**** Texto dado

9. Contudo as restrições do artigo 7.º da Lei de Imprensa são alargadas, incluindo várias situações não previstas no número 3 do artigo supramencionado como “objectividade, rigor e isenção da informação; defesa do interesse público e da ordem democrática; protecção da saúde e da moralidade pública; produção ilícita de informações”.
10. A criação de categorias restritivas com um âmbito tão geral, vago e indeterminado, que não são facilmente apreensíveis pelo cidadão e carecem de uma hermenêutica própria e de alguém que decida o que querem dizer essas expressões, como objectividade, interesse público, produção ilícita de informações criam restrições à liberdade de imprensa, o que esvazia completamente o preceito constitucional e impede a aplicação directa da norma sobre a liberdade de imprensa, impossibilitando o cumprimento do normativo constitucional.
11. Estas restrições causam o denominado efeito congelador, sobre os membros da imprensa, ao limitar a actividade da comunicação social com situações simultaneamente tão vagas e tão numerosas, o membro da imprensa nunca sabe quando está ou não a violar a lei e por isso limita a sua actuação, fica congelado e não age. Pelo que estamos perante uma intromissão desproporcional na liberdade de imprensa.
12. O princípio da proporcionalidade assenta numa análise da relação entre fins e meios, pelo que não se devem utilizar mais meios que os necessários para alcançar um fim.
13. Trata-se de um princípio que tem subjacente a ideia de limitação do excesso, não podendo o exercício dos poderes estatais, designadamente discricionários, ultrapassar o indispensável à realização dos objectivos públicos.
14. O princípio da proporcionalidade assume três vertentes essenciais, a adequação, a necessidade e o equilíbrio e, o que se verifica na redacção do artigo 7.º da Lei de Imprensa é que essa proporcionalidade não é respeitada, colocando demasiadas restrições ao exercício de um direito garantido pela Constituição.
15. O Artigo 10.º da Lei de Imprensa dispõe que “Todas as empresas e órgãos de comunicação social têm a responsabilidade social de assegurar o direito dos cidadãos de informar, se informar e ser informado de acordo com o interesse público”.
16. O problema que esta norma coloca é a submissão da informação ao interesse público, que é um princípio de carácter administrativo que serve para definir a missão da Administração Pública.
17. Só teria sentido submeter a comunicação social a este princípio se toda ela fosse estatizada, o que não é o caso.
18. Se está a querer submeter a esfera de informação ao Estado e a submissão dos interesses que a informação deve prosseguir à decisão dos Órgãos Superiores do Estado.

********

• Enunciado: Indique as três vertentes essenciais do princípio da proporcionalidade segundo o texto dado.

**** Dados fornecidos

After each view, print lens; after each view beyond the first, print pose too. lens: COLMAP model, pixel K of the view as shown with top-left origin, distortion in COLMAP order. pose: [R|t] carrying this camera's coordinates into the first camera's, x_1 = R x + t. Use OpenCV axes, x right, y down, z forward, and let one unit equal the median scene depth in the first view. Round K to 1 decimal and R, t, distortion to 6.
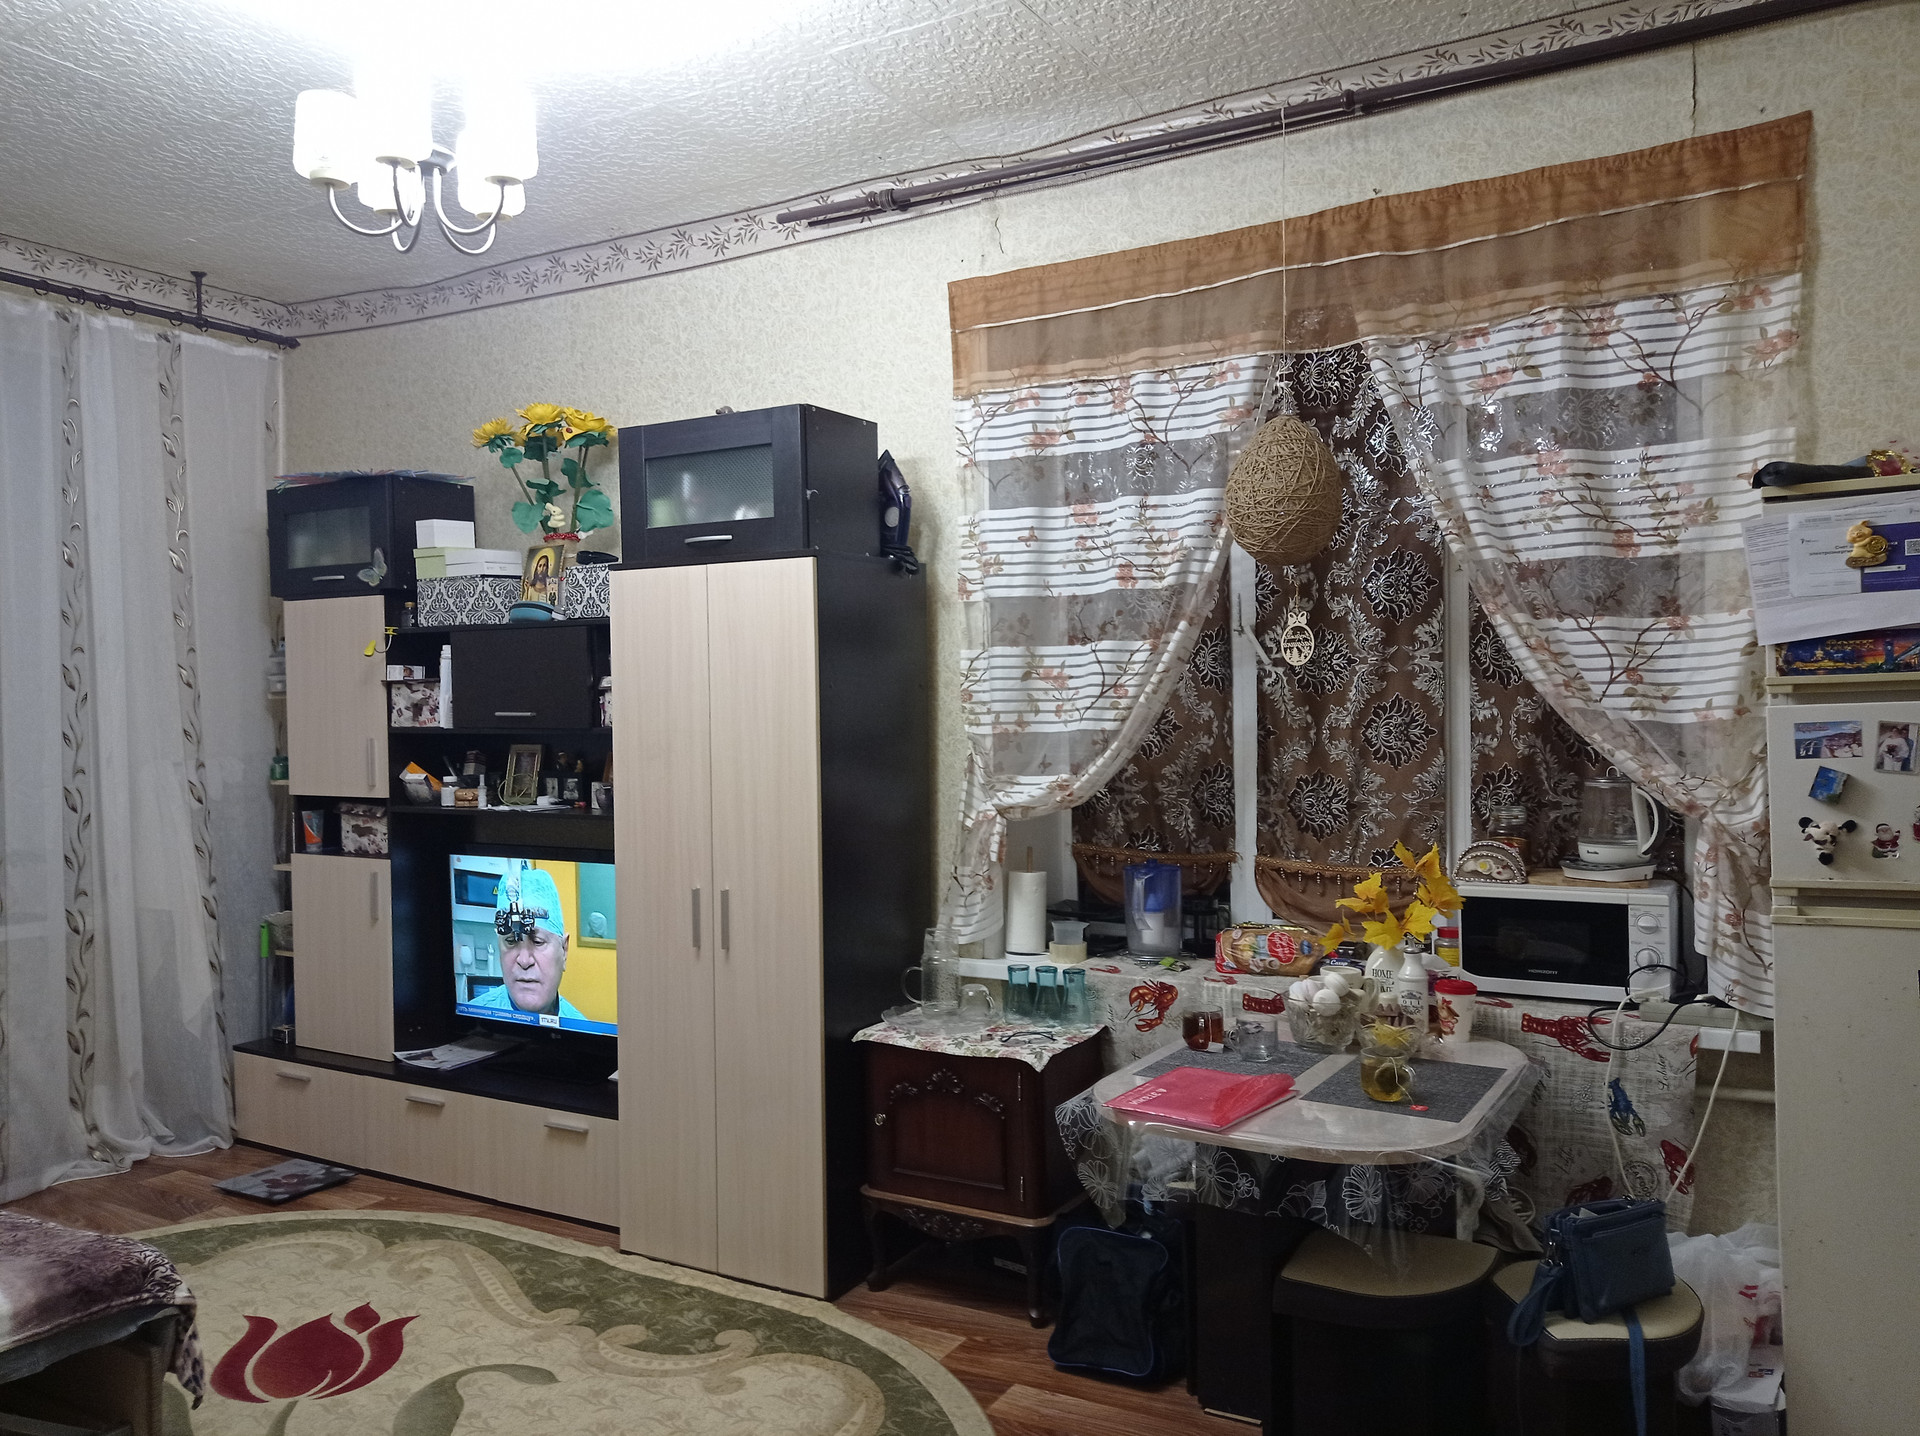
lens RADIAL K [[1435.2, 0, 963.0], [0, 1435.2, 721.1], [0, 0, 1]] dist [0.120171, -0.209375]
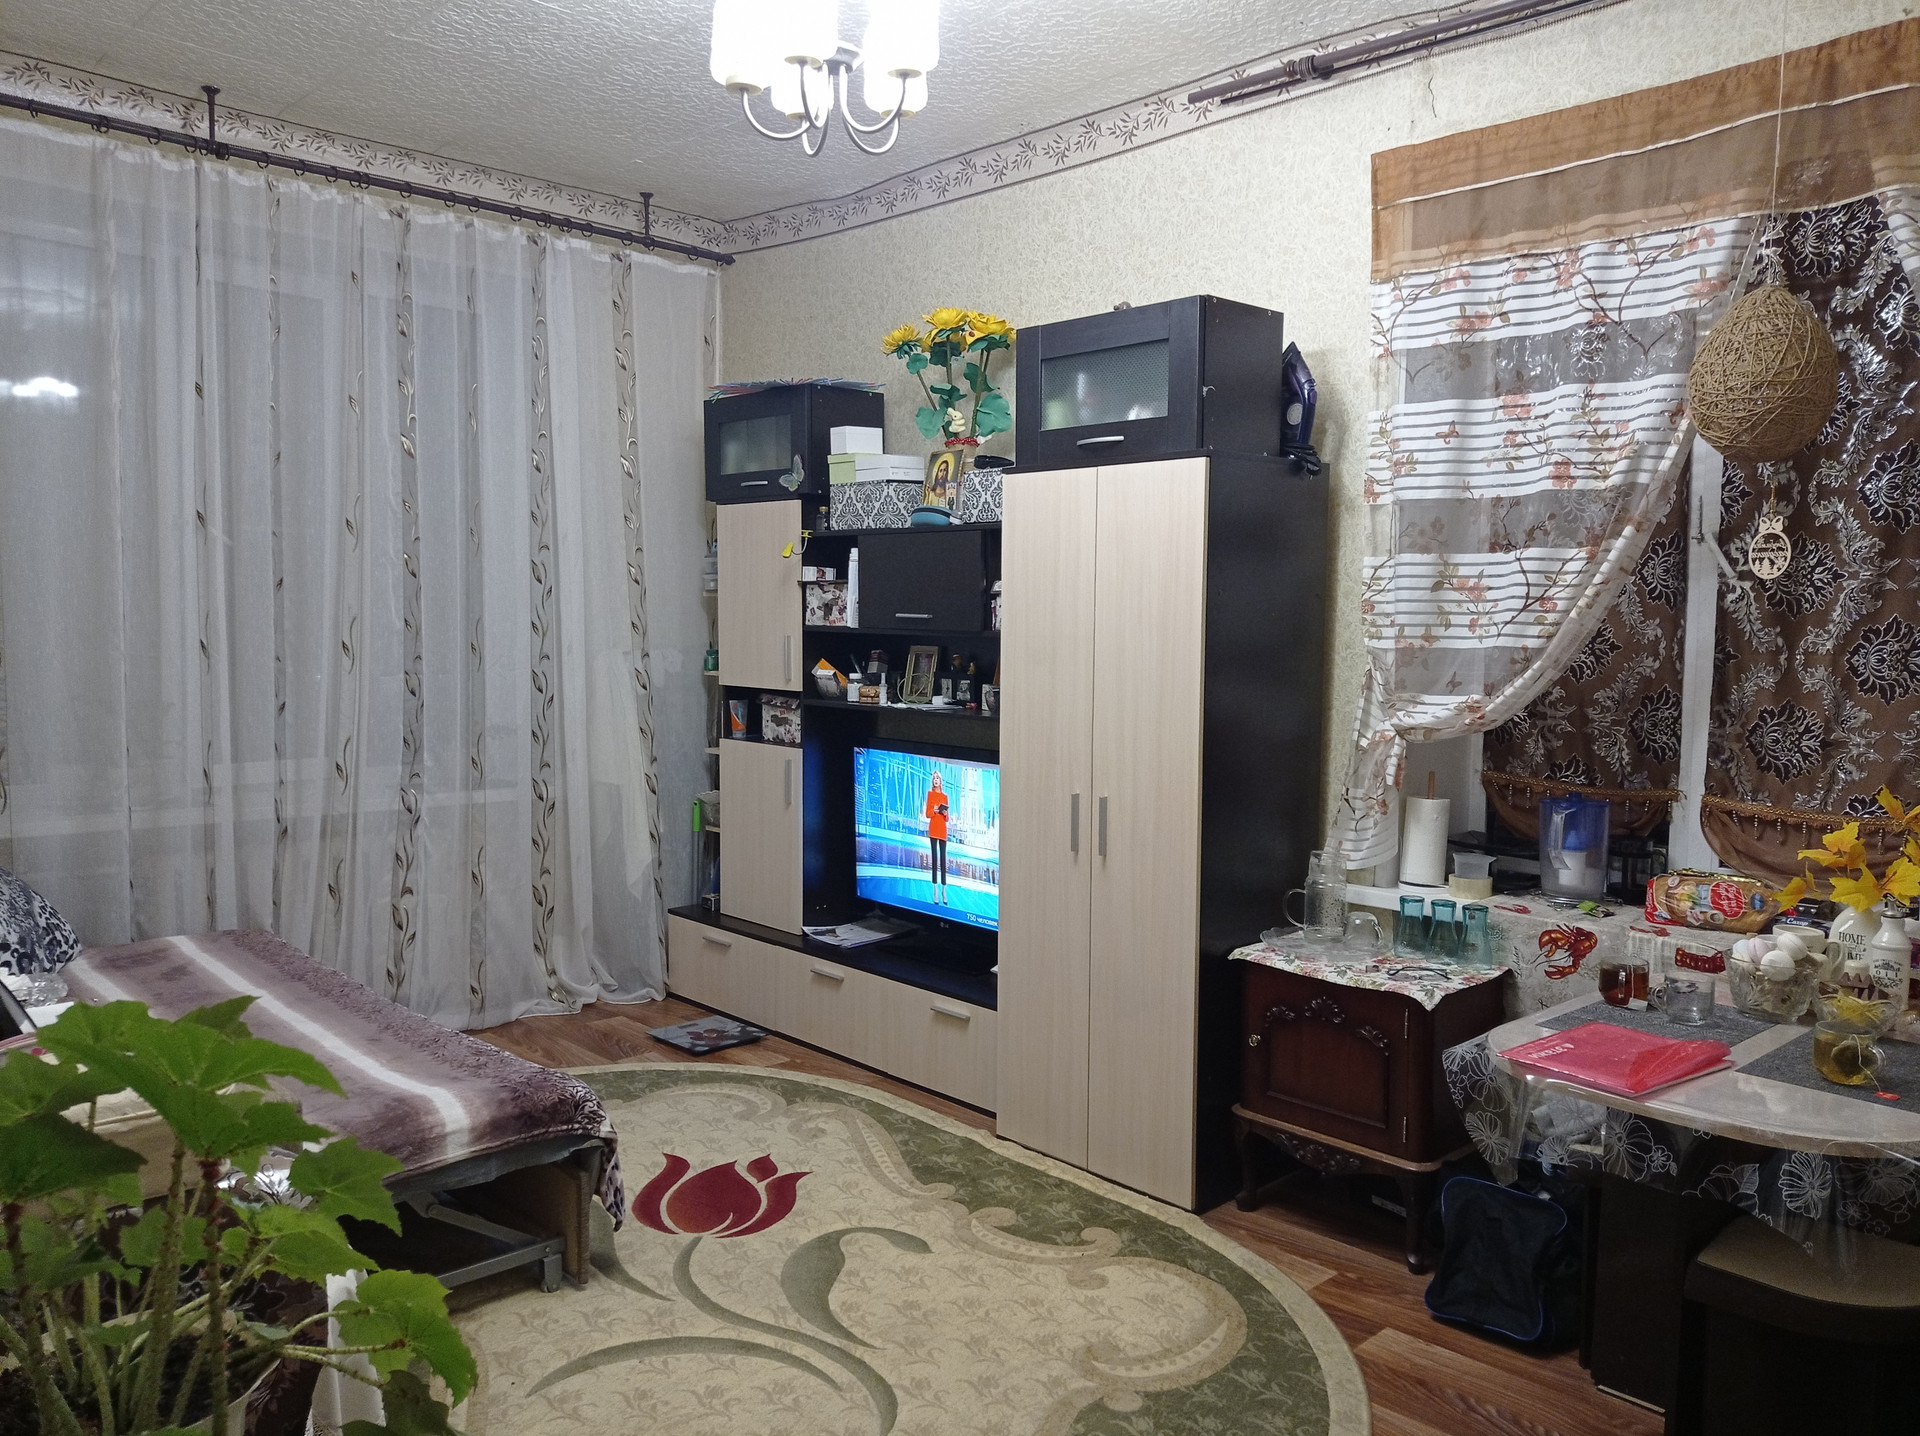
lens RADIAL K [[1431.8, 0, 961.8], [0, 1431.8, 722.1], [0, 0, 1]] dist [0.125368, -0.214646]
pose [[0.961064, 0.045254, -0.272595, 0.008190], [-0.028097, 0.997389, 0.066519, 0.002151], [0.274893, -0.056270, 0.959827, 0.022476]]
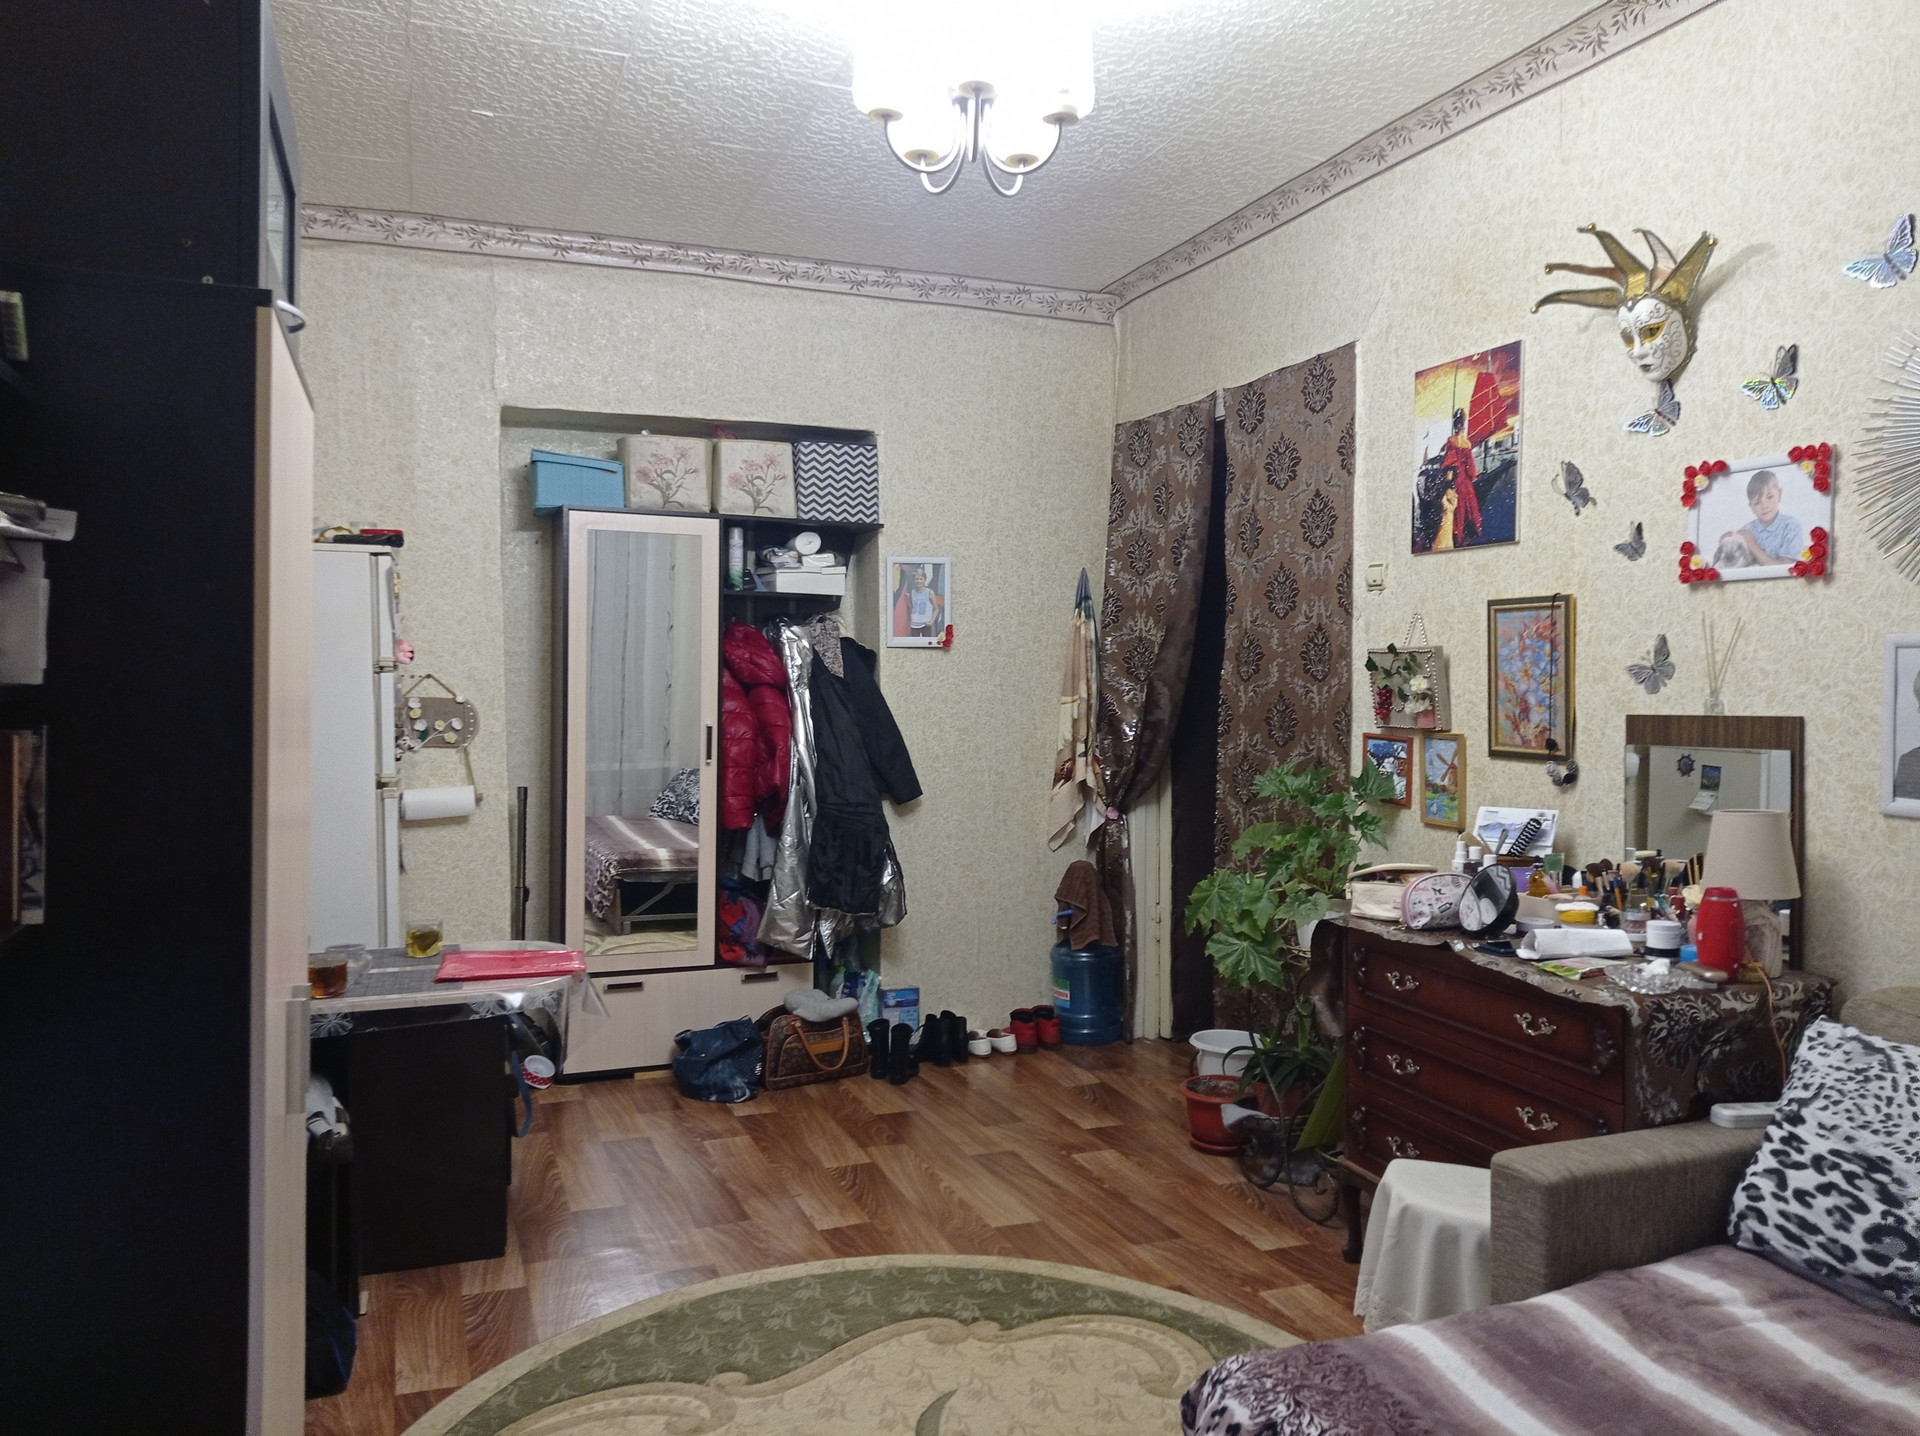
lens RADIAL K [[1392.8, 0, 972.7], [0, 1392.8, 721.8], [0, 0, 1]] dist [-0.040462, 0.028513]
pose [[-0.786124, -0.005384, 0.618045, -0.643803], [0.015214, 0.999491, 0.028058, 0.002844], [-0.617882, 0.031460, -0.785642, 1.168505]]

********

• Espaço de resposta: A adequação, a necessidade e o equilíbrio.